=== Given data ===

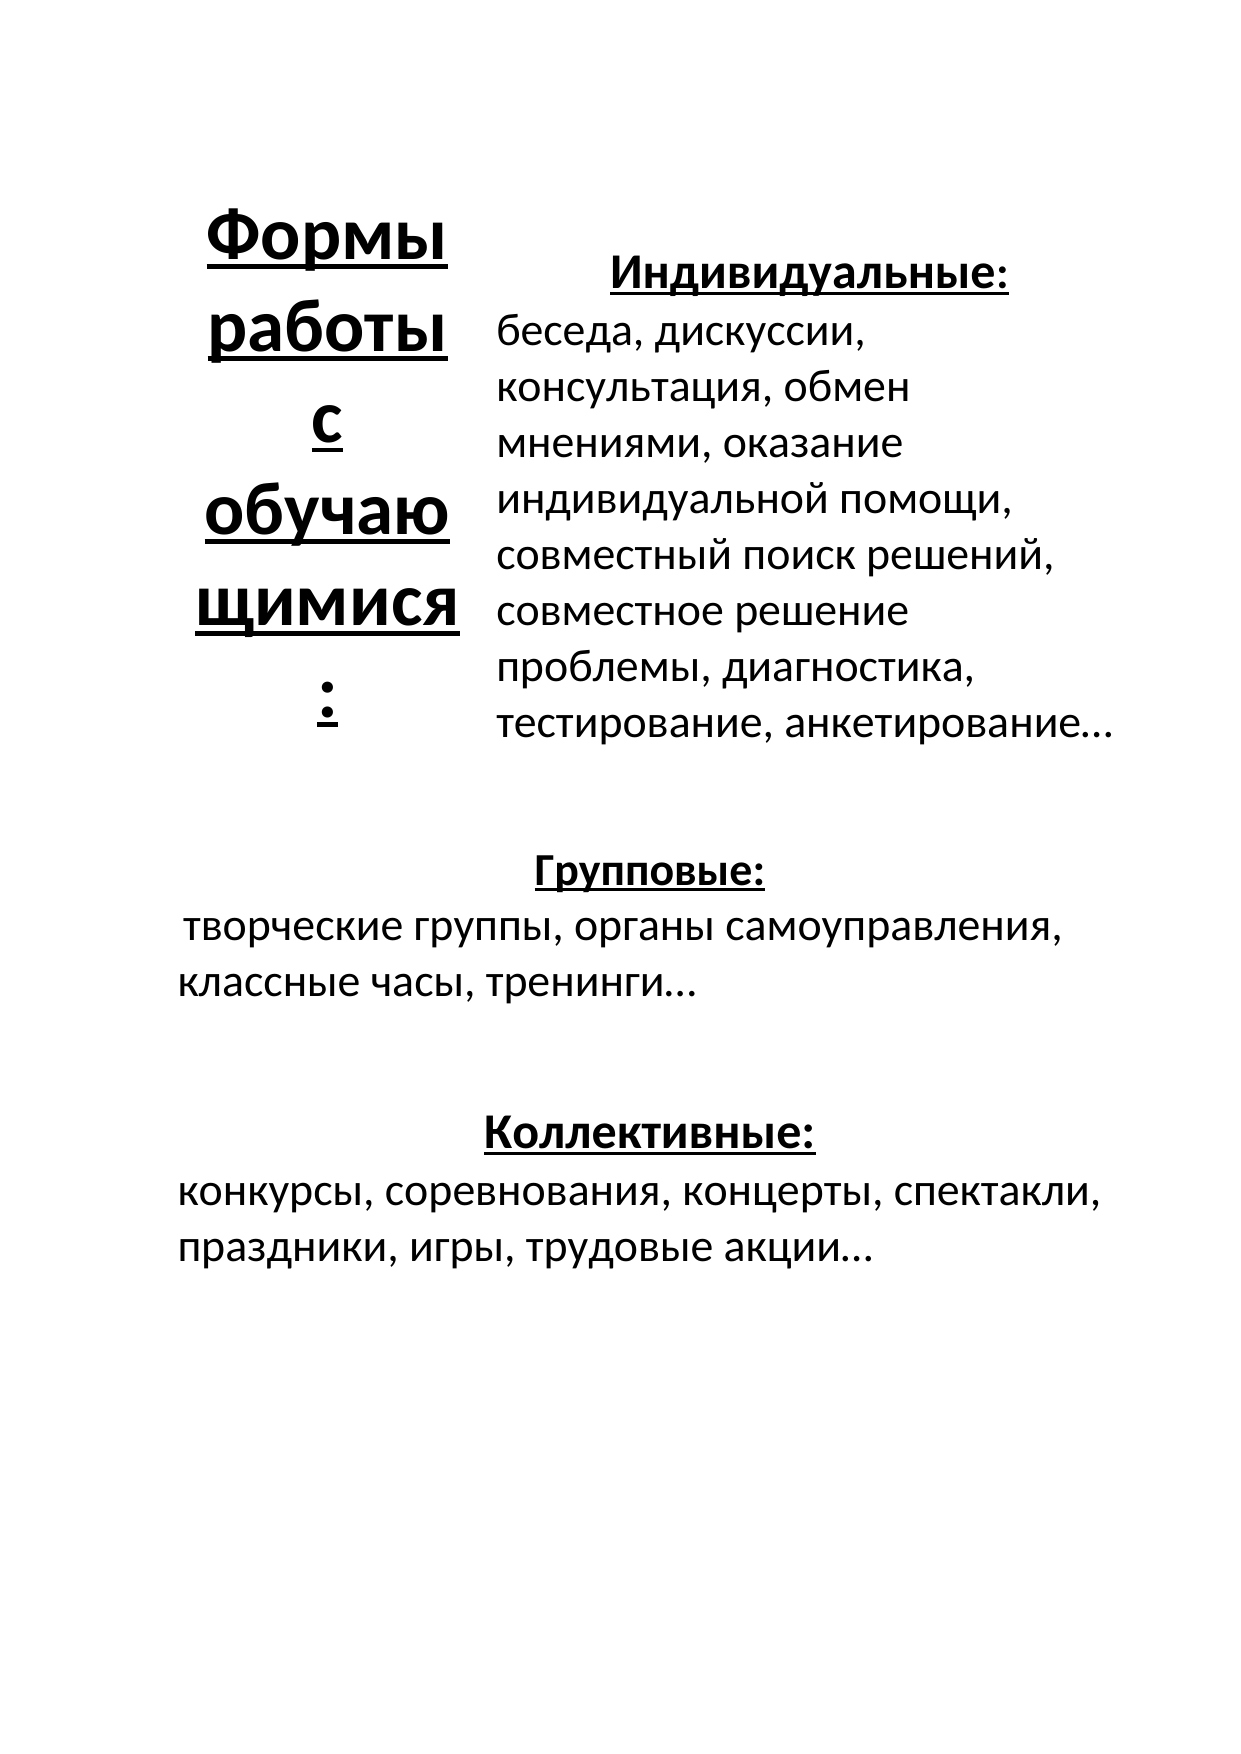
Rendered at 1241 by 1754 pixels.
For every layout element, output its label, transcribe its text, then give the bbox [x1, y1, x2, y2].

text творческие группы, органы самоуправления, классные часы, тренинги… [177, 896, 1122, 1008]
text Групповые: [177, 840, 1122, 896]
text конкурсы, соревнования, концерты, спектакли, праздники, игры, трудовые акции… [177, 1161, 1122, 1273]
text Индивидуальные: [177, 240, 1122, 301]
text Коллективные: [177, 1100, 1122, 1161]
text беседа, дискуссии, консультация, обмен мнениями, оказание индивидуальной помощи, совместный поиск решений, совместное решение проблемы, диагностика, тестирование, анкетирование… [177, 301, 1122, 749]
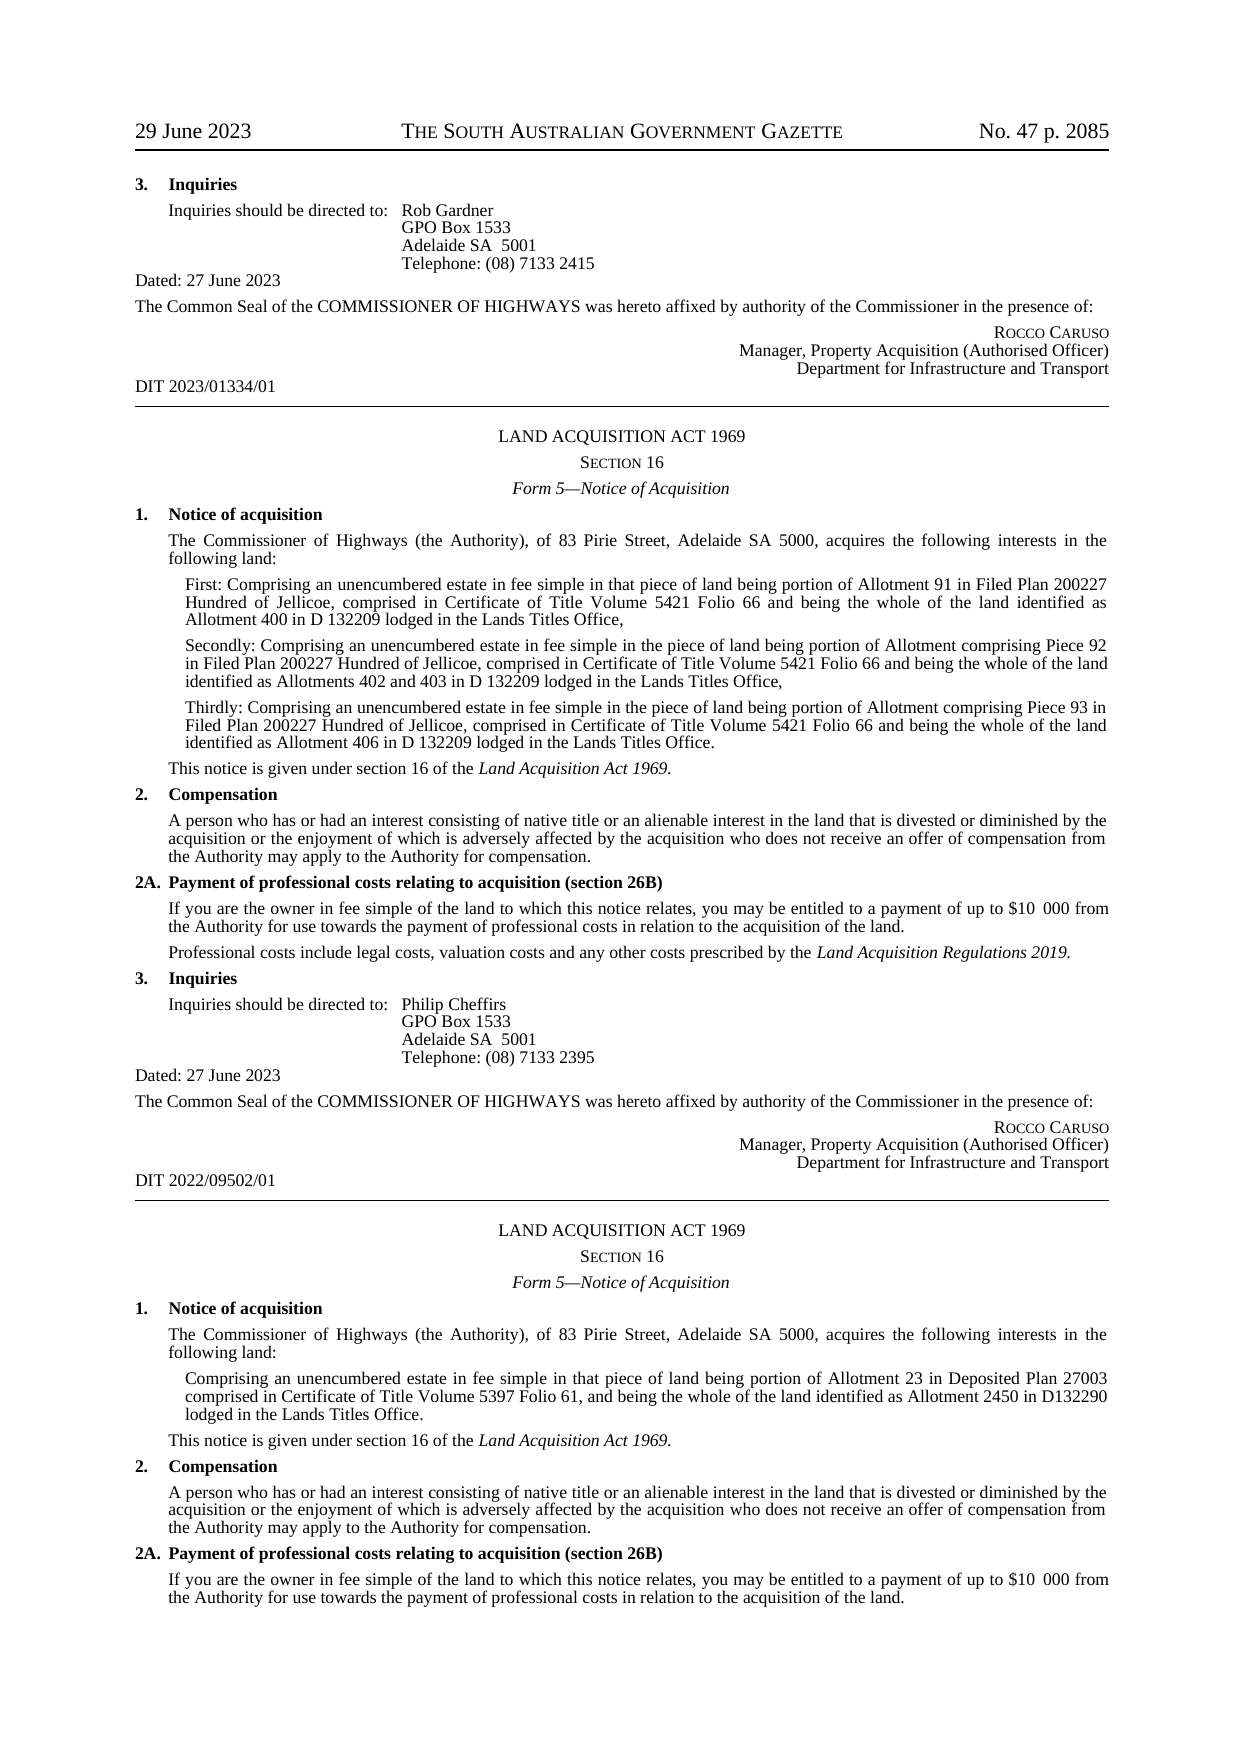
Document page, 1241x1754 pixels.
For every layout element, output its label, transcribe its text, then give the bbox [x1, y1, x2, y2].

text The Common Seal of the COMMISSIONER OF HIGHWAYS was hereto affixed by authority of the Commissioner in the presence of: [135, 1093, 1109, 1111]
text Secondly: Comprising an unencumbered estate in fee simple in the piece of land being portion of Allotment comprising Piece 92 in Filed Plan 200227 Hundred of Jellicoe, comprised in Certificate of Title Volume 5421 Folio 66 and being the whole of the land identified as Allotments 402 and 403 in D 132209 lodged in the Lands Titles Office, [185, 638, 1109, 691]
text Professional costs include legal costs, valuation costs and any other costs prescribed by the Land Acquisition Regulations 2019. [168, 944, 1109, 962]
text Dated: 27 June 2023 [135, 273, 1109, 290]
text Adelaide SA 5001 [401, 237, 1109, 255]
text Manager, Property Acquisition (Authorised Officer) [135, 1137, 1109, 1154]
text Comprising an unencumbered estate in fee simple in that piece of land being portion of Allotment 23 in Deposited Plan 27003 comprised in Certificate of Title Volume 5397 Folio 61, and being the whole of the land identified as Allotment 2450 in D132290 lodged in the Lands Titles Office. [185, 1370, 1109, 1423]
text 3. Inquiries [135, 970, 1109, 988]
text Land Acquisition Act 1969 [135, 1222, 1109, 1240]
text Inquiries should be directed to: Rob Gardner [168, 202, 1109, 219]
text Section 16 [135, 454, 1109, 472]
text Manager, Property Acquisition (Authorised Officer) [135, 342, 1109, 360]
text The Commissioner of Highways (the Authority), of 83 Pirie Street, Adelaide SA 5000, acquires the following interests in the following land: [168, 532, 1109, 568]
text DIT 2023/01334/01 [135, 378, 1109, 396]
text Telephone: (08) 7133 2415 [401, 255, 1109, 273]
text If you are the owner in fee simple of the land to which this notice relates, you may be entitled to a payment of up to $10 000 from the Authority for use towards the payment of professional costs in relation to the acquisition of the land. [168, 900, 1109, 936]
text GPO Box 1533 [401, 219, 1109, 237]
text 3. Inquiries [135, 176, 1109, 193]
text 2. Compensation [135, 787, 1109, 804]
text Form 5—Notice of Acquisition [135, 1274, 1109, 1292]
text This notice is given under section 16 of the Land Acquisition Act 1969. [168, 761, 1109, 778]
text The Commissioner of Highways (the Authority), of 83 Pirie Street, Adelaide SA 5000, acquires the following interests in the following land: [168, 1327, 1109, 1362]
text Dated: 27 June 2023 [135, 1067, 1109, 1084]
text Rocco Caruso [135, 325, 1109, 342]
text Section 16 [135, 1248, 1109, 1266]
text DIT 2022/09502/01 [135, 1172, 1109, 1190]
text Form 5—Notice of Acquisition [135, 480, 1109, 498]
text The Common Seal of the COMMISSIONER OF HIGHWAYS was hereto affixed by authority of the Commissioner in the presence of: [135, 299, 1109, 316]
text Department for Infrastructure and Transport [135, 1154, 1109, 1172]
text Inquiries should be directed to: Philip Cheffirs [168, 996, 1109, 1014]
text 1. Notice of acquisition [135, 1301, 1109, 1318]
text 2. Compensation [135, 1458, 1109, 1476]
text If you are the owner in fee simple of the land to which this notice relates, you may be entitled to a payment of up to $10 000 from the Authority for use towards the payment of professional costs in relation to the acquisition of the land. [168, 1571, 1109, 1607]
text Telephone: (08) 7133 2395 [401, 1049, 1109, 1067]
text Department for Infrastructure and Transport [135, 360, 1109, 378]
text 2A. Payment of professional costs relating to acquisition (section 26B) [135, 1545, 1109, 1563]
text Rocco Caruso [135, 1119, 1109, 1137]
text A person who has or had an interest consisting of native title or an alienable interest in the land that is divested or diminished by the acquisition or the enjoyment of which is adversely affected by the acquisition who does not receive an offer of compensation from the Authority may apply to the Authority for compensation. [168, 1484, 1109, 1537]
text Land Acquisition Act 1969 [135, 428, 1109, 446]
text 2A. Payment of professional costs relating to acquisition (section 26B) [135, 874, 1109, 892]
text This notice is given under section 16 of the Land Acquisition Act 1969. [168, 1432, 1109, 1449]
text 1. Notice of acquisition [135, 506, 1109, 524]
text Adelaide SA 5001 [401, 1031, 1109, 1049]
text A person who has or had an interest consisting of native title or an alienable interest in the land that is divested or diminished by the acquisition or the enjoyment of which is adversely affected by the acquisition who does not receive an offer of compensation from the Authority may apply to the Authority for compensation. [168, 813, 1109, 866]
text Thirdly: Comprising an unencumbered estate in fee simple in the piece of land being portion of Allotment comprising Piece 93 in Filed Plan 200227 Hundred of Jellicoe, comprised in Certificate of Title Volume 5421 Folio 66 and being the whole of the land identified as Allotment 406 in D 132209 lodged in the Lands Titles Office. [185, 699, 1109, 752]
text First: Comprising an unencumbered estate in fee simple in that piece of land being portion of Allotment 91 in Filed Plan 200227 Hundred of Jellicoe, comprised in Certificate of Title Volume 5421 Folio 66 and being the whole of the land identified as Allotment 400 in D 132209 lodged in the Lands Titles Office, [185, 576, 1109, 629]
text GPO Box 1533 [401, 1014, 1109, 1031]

===

- Problem to solve: With the images removed, give back every entry exactly as shown.

- Your solution:
Rendered at 1241 by 1754 pixels.
For every layout element, output its label, transcribe its text, then give the bbox [x1, y1, x2, y2].

text творческие группы, органы самоуправления, классные часы, тренинги… [177, 896, 1122, 1008]
text Групповые: [177, 840, 1122, 896]
text конкурсы, соревнования, концерты, спектакли, праздники, игры, трудовые акции… [177, 1161, 1122, 1273]
text Индивидуальные: [177, 240, 1122, 301]
text Коллективные: [177, 1100, 1122, 1161]
text беседа, дискуссии, консультация, обмен мнениями, оказание индивидуальной помощи, совместный поиск решений, совместное решение проблемы, диагностика, тестирование, анкетирование… [177, 301, 1122, 749]
Document page, 1241x1754 pixels.
For every layout element, output its label, transcribe its text, then give the bbox [x1, y1, x2, y2].

text The Common Seal of the COMMISSIONER OF HIGHWAYS was hereto affixed by authority of the Commissioner in the presence of: [135, 1093, 1109, 1111]
text Secondly: Comprising an unencumbered estate in fee simple in the piece of land being portion of Allotment comprising Piece 92 in Filed Plan 200227 Hundred of Jellicoe, comprised in Certificate of Title Volume 5421 Folio 66 and being the whole of the land identified as Allotments 402 and 403 in D 132209 lodged in the Lands Titles Office, [185, 638, 1109, 691]
text Professional costs include legal costs, valuation costs and any other costs prescribed by the Land Acquisition Regulations 2019. [168, 944, 1109, 962]
text Dated: 27 June 2023 [135, 273, 1109, 290]
text Adelaide SA 5001 [401, 237, 1109, 255]
text Manager, Property Acquisition (Authorised Officer) [135, 1137, 1109, 1154]
text Comprising an unencumbered estate in fee simple in that piece of land being portion of Allotment 23 in Deposited Plan 27003 comprised in Certificate of Title Volume 5397 Folio 61, and being the whole of the land identified as Allotment 2450 in D132290 lodged in the Lands Titles Office. [185, 1370, 1109, 1423]
text 3. Inquiries [135, 970, 1109, 988]
text Land Acquisition Act 1969 [135, 1222, 1109, 1240]
text Inquiries should be directed to: Rob Gardner [168, 202, 1109, 219]
text Section 16 [135, 454, 1109, 472]
text Manager, Property Acquisition (Authorised Officer) [135, 342, 1109, 360]
text The Commissioner of Highways (the Authority), of 83 Pirie Street, Adelaide SA 5000, acquires the following interests in the following land: [168, 532, 1109, 568]
text DIT 2023/01334/01 [135, 378, 1109, 396]
text Telephone: (08) 7133 2415 [401, 255, 1109, 273]
text If you are the owner in fee simple of the land to which this notice relates, you may be entitled to a payment of up to $10 000 from the Authority for use towards the payment of professional costs in relation to the acquisition of the land. [168, 900, 1109, 936]
text GPO Box 1533 [401, 219, 1109, 237]
text 3. Inquiries [135, 176, 1109, 193]
text 2. Compensation [135, 787, 1109, 804]
text Form 5—Notice of Acquisition [135, 1274, 1109, 1292]
text This notice is given under section 16 of the Land Acquisition Act 1969. [168, 761, 1109, 778]
text The Commissioner of Highways (the Authority), of 83 Pirie Street, Adelaide SA 5000, acquires the following interests in the following land: [168, 1327, 1109, 1362]
text Dated: 27 June 2023 [135, 1067, 1109, 1084]
text Rocco Caruso [135, 325, 1109, 342]
text Section 16 [135, 1248, 1109, 1266]
text DIT 2022/09502/01 [135, 1172, 1109, 1190]
text Form 5—Notice of Acquisition [135, 480, 1109, 498]
text The Common Seal of the COMMISSIONER OF HIGHWAYS was hereto affixed by authority of the Commissioner in the presence of: [135, 299, 1109, 316]
text Department for Infrastructure and Transport [135, 1154, 1109, 1172]
text Inquiries should be directed to: Philip Cheffirs [168, 996, 1109, 1014]
text 1. Notice of acquisition [135, 1301, 1109, 1318]
text 2. Compensation [135, 1458, 1109, 1476]
text If you are the owner in fee simple of the land to which this notice relates, you may be entitled to a payment of up to $10 000 from the Authority for use towards the payment of professional costs in relation to the acquisition of the land. [168, 1571, 1109, 1607]
text Telephone: (08) 7133 2395 [401, 1049, 1109, 1067]
text Department for Infrastructure and Transport [135, 360, 1109, 378]
text 2A. Payment of professional costs relating to acquisition (section 26B) [135, 1545, 1109, 1563]
text Rocco Caruso [135, 1119, 1109, 1137]
text A person who has or had an interest consisting of native title or an alienable interest in the land that is divested or diminished by the acquisition or the enjoyment of which is adversely affected by the acquisition who does not receive an offer of compensation from the Authority may apply to the Authority for compensation. [168, 1484, 1109, 1537]
text Land Acquisition Act 1969 [135, 428, 1109, 446]
text 2A. Payment of professional costs relating to acquisition (section 26B) [135, 874, 1109, 892]
text This notice is given under section 16 of the Land Acquisition Act 1969. [168, 1432, 1109, 1449]
text 1. Notice of acquisition [135, 506, 1109, 524]
text Adelaide SA 5001 [401, 1031, 1109, 1049]
text A person who has or had an interest consisting of native title or an alienable interest in the land that is divested or diminished by the acquisition or the enjoyment of which is adversely affected by the acquisition who does not receive an offer of compensation from the Authority may apply to the Authority for compensation. [168, 813, 1109, 866]
text Thirdly: Comprising an unencumbered estate in fee simple in the piece of land being portion of Allotment comprising Piece 93 in Filed Plan 200227 Hundred of Jellicoe, comprised in Certificate of Title Volume 5421 Folio 66 and being the whole of the land identified as Allotment 406 in D 132209 lodged in the Lands Titles Office. [185, 699, 1109, 752]
text First: Comprising an unencumbered estate in fee simple in that piece of land being portion of Allotment 91 in Filed Plan 200227 Hundred of Jellicoe, comprised in Certificate of Title Volume 5421 Folio 66 and being the whole of the land identified as Allotment 400 in D 132209 lodged in the Lands Titles Office, [185, 576, 1109, 629]
text GPO Box 1533 [401, 1014, 1109, 1031]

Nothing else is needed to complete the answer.